● **Records provided**
____________________

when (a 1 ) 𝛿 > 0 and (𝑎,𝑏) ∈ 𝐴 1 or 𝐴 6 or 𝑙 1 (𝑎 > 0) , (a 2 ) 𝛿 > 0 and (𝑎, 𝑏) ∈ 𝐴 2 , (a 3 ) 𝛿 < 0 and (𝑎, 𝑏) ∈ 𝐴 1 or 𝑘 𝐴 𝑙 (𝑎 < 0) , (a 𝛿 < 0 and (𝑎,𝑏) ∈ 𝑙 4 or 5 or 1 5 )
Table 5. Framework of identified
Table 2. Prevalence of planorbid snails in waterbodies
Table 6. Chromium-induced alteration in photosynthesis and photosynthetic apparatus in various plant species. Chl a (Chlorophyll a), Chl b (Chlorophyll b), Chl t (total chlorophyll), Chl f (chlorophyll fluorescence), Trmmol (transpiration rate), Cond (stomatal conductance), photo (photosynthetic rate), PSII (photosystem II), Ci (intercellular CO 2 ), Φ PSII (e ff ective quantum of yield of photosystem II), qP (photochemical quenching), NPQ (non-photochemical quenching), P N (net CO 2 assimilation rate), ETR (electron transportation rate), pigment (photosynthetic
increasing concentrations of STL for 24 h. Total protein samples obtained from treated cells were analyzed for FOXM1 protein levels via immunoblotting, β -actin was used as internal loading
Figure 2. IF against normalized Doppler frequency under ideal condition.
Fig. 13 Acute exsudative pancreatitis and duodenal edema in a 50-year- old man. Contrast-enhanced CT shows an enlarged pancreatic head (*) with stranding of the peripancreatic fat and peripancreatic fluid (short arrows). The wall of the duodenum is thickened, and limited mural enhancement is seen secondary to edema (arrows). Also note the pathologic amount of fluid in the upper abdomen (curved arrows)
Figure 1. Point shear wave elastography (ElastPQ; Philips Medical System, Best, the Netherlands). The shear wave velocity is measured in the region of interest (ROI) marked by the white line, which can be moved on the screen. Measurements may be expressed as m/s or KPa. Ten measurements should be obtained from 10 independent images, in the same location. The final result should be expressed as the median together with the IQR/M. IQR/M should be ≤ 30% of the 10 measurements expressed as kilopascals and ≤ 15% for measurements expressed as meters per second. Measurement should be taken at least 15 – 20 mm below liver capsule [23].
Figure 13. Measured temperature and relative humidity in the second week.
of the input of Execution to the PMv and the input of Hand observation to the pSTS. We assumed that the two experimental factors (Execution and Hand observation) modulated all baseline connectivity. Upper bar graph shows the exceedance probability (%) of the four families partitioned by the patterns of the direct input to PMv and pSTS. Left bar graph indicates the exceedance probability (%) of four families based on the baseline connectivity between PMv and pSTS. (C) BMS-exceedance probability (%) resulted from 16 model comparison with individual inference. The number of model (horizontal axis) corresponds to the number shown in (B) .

____________________

● **What you are asked to do**
Look above for the line holding "Table 5. Framework of identified" and the line holding "Table 2. Prevalence". Retype both, and every line between them, word for word and nothing else.

● **Task solution**
Table 5. Framework of identified
Table 2. Prevalence of planorbid snails in waterbodies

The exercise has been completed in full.